Measuring the quality of life (QoL) of young people presenting to mental health services can generate valuable insights into their care requirements that go beyond reducing psychological distress and promoting symptom recovery, an Orygen/headspace partnership study has found.
The World Health Organization defines QoL as an “individual's perception of their position in life in the context of the culture and value systems in which they live and in relation to their goals, expectations, standards and concerns.”(1)
Researchers surveyed 1107 young people aged 12 – 25 at their first appointment to one of five headspace centres across Australia. Young people were asked a range of questions that focused on the psychosocial aspects of their illness.
Orygen’s Head of Health services and Outcomes Research, Professor Sue Cotton, said that the conventional way to measure outcomes in mental health services is to concentrate on the symptoms a young person is experiencing.
“But this is far too narrow a measurement and doesn’t give a full picture of what a young person and their family may be experiencing.
“We wanted to examine whether particular groups of young people who presented to headspace shared similar perspectives in relation to their QoL, and we wanted to identify what specific supports these groups might require”.
“By analysing questions related to QoL, for example relationships, social life, work, study and even levels of physical pain a young person might be experiencing, the research team identified four groups of young people with distinct QoL profiles,” Professor Cotton said.

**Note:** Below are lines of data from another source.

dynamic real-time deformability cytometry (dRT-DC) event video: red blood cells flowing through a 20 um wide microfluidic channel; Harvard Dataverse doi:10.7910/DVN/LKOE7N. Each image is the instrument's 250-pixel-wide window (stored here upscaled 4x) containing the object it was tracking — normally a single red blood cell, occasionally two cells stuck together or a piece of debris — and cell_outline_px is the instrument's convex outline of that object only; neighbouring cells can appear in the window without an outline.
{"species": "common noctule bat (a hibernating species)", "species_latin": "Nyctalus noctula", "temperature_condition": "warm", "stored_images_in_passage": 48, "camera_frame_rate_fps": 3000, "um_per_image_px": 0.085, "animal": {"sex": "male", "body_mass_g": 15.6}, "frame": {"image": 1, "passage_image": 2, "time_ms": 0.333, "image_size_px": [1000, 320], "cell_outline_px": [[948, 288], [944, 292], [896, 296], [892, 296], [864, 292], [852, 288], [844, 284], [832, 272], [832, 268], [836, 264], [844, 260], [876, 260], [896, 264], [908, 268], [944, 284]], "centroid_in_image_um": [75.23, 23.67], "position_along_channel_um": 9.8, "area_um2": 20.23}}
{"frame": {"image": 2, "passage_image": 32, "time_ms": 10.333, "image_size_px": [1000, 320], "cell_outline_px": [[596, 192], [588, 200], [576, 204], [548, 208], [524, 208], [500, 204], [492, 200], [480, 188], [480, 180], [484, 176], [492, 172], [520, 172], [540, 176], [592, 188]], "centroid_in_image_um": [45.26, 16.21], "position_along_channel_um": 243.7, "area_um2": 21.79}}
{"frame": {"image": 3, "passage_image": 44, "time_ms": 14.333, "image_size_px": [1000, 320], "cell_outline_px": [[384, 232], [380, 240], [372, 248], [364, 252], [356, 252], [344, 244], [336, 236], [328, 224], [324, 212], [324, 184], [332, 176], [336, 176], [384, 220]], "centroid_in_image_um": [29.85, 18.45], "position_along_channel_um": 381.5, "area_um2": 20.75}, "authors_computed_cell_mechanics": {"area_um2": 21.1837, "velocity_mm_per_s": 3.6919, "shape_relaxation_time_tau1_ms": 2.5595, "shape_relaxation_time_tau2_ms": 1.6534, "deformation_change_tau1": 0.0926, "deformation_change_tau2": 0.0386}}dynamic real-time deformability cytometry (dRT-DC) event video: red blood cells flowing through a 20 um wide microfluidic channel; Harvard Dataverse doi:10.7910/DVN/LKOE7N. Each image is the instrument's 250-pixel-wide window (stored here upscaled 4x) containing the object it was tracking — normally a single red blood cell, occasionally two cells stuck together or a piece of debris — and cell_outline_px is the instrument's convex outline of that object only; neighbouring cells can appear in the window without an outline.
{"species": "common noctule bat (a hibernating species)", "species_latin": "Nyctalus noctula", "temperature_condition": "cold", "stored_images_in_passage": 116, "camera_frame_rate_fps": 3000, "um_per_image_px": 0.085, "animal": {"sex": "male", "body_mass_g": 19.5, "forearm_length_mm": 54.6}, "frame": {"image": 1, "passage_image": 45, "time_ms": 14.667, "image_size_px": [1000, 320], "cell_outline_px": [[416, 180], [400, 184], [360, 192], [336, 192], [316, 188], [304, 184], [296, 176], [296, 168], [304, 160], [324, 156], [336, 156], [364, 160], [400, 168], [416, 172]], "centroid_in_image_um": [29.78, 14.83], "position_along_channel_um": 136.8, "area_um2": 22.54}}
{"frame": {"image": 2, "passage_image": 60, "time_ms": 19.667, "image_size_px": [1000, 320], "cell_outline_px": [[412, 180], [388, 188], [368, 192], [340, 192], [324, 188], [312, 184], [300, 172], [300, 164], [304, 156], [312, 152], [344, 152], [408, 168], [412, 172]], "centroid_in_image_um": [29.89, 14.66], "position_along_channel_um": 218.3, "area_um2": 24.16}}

Paper co-author and headspace Chief Scientific Advisor, Professor Debra Rickwood, said the study found that the QoL of one group of help-seeking young people sat within the normal range, two groups displayed moderately lower QoL, and the final group had considerably lower QoL across all facets of their life.

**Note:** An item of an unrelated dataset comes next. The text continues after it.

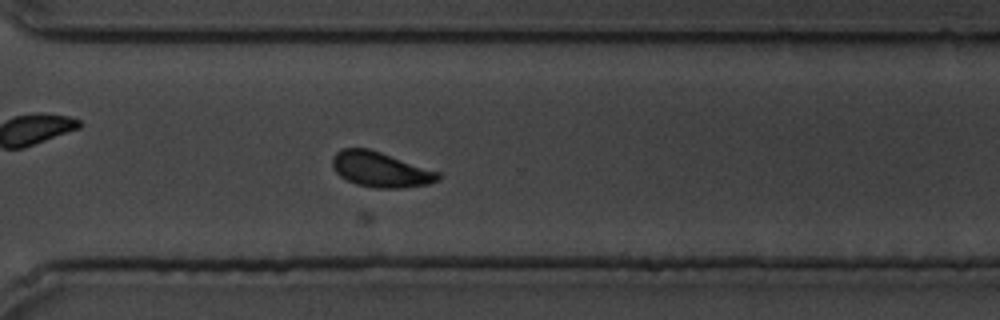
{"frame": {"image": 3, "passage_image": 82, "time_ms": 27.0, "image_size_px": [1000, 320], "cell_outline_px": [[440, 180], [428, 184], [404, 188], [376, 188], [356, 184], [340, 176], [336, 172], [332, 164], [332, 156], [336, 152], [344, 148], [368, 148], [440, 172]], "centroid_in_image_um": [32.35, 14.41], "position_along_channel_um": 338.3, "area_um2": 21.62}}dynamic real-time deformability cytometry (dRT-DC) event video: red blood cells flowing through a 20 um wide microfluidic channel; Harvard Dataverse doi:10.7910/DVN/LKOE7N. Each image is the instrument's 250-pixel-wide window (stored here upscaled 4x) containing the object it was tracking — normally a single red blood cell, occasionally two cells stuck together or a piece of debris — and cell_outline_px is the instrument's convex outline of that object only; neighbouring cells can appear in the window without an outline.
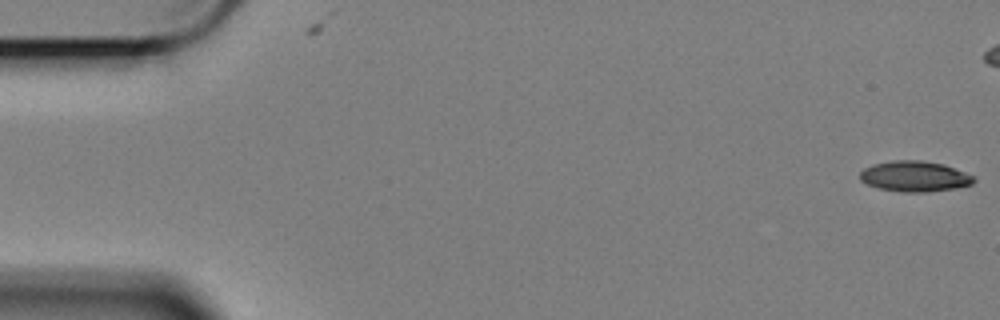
{"species": "Egyptian fruit bat (a non-hibernating species)", "species_latin": "Rousettus aegyptiacus", "temperature_condition": "cold", "stored_images_in_passage": 8, "camera_frame_rate_fps": 3000, "um_per_image_px": 0.085, "animal": {"sex": "female"}, "frame": {"image": 1, "passage_image": 1, "time_ms": 0.0, "image_size_px": [1000, 320], "cell_outline_px": [[976, 180], [972, 184], [952, 188], [928, 192], [900, 192], [880, 188], [868, 184], [860, 180], [860, 172], [864, 168], [872, 164], [892, 160], [924, 160], [944, 164], [976, 176]], "centroid_in_image_um": [77.76, 14.97], "position_along_channel_um": 7.2, "area_um2": 20.4}}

“The findings have important implications.”
“First, young people with mental ill-health have varied perceptions of their QoL. Second, these perceptions are associated with different demographic and clinical characteristics and highlight varying degrees of complexity and third, by only gathering information about symptoms may mean that important aspects of a young person’s life are missed – factors that can affect treatment recovery, Professor Rickwood said.
“Our study has shown that routinely measuring and analysing QoL data has the potential to offer clinicians insights into how young people are feeling about the whole of their lives,” Professor Cotton said.

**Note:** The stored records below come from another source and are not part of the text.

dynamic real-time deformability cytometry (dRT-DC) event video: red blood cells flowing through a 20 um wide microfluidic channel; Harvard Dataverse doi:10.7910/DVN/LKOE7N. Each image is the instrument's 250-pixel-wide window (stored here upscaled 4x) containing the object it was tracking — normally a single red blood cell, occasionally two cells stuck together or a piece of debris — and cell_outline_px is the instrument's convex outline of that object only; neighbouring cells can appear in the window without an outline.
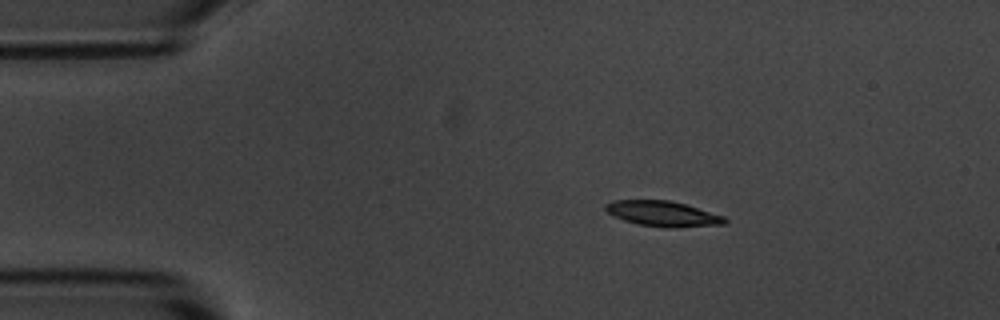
{"species": "common noctule bat (a hibernating species)", "species_latin": "Nyctalus noctula", "temperature_condition": "room temperature", "stored_images_in_passage": 8, "camera_frame_rate_fps": 3000, "um_per_image_px": 0.085, "animal": {"sex": "male", "body_mass_g": 20.1, "forearm_length_mm": 53.5}, "frame": {"image": 1, "passage_image": 1, "time_ms": 0.0, "image_size_px": [1000, 320], "cell_outline_px": [[728, 224], [676, 228], [668, 228], [636, 224], [624, 220], [608, 212], [604, 208], [604, 204], [612, 200], [668, 200], [684, 204], [724, 216], [728, 220]], "centroid_in_image_um": [56.36, 18.17], "position_along_channel_um": 28.6, "area_um2": 17.69}}
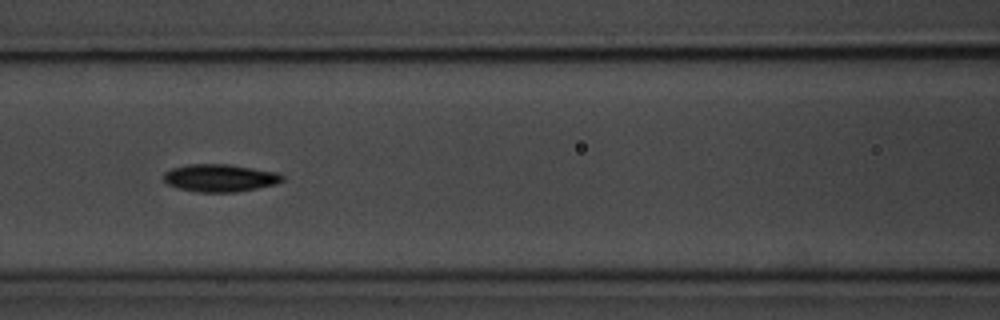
{"frame": {"image": 2, "passage_image": 5, "time_ms": 4.667, "image_size_px": [1000, 320], "cell_outline_px": [[284, 180], [276, 184], [236, 192], [196, 192], [176, 188], [168, 184], [164, 180], [164, 172], [172, 168], [188, 164], [228, 164], [280, 172], [284, 176]], "centroid_in_image_um": [18.71, 15.12], "position_along_channel_um": 147.9, "area_um2": 19.25}}
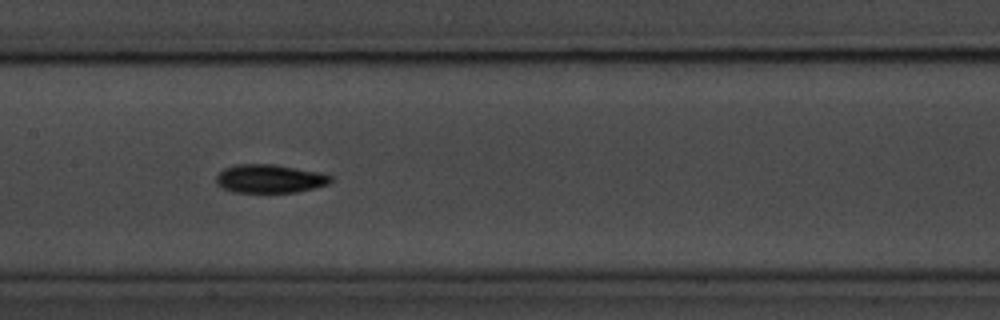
{"frame": {"image": 3, "passage_image": 6, "time_ms": 5.667, "image_size_px": [1000, 320], "cell_outline_px": [[332, 180], [328, 184], [316, 188], [296, 192], [232, 192], [216, 184], [216, 176], [224, 168], [236, 164], [276, 164], [324, 172], [332, 176]], "centroid_in_image_um": [22.97, 15.18], "position_along_channel_um": 184.4, "area_um2": 19.31}}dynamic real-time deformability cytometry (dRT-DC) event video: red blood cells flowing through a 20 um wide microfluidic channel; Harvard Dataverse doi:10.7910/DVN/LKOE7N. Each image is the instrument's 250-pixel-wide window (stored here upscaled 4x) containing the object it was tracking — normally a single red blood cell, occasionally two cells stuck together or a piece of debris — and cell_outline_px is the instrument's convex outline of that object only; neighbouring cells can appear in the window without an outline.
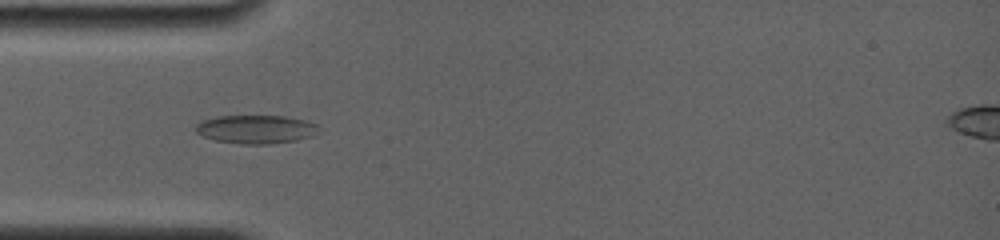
{"species": "common noctule bat (a hibernating species)", "species_latin": "Nyctalus noctula", "temperature_condition": "room temperature", "stored_images_in_passage": 9, "camera_frame_rate_fps": 4000, "um_per_image_px": 0.085, "animal": {"sex": "female", "body_mass_g": 19.0, "forearm_length_mm": 56.7}, "frame": {"image": 1, "passage_image": 8, "time_ms": 4.25, "image_size_px": [1000, 240], "cell_outline_px": [[316, 124], [312, 136], [292, 140], [268, 144], [244, 144], [216, 140], [204, 136], [196, 132], [196, 124], [200, 120], [216, 116], [284, 116], [304, 120]], "centroid_in_image_um": [21.66, 10.97], "position_along_channel_um": 63.3, "area_um2": 19.94}}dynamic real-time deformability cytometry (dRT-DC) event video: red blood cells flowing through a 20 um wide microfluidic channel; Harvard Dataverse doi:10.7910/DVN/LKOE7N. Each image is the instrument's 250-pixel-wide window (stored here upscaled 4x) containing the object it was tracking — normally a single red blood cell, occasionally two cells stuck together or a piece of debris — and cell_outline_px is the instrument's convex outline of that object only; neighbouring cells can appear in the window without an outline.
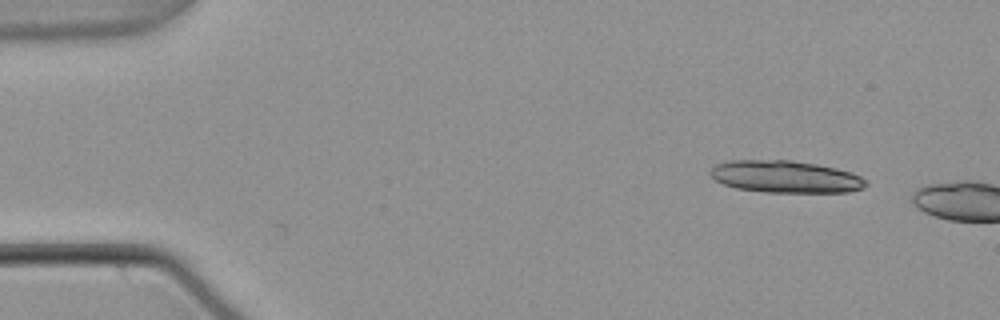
{"species": "common noctule bat (a hibernating species)", "species_latin": "Nyctalus noctula", "temperature_condition": "warm", "stored_images_in_passage": 5, "camera_frame_rate_fps": 3000, "um_per_image_px": 0.085, "animal": {"sex": "male", "body_mass_g": 21.5, "forearm_length_mm": 52.0}, "frame": {"image": 1, "passage_image": 1, "time_ms": 0.0, "image_size_px": [1000, 320], "cell_outline_px": [[868, 184], [864, 188], [848, 192], [764, 192], [736, 188], [724, 184], [716, 180], [708, 172], [716, 164], [728, 160], [792, 160], [816, 164], [836, 168], [860, 176], [868, 180]], "centroid_in_image_um": [66.77, 15.02], "position_along_channel_um": 18.2, "area_um2": 29.19}}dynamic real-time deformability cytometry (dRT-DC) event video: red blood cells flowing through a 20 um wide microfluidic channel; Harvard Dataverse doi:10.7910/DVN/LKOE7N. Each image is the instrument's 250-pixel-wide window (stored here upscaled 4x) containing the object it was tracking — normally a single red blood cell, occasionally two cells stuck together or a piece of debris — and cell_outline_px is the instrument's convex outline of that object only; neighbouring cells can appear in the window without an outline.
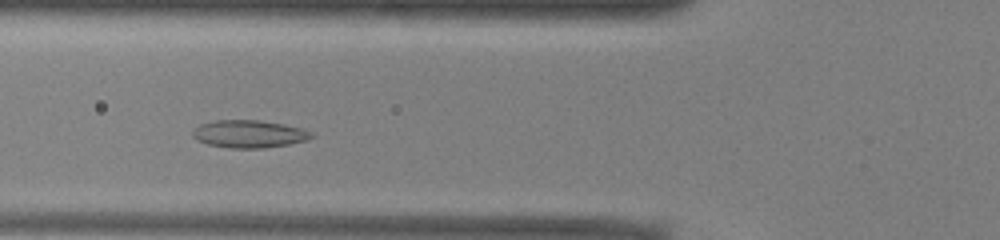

“This insight in turn, could offer valuable holistic insights that have the potential to improve the targeting of primary mental health care services for young people with specific psychosocial needs.”
The study was published in Epidemiology and Psychiatric Sciences and was supported by a National Health and Medical Research Council (NHMRC) Partnership Grant. Professor Cotton is supported by a NHMRC Senior Research Fellowship.
1. WhoQol Group (1995) The World Health Organization Quality of Life assess-ment (WHOQOL): position paper from the World Health Organization. Social Sciences and Medicine 41, 1403–1409.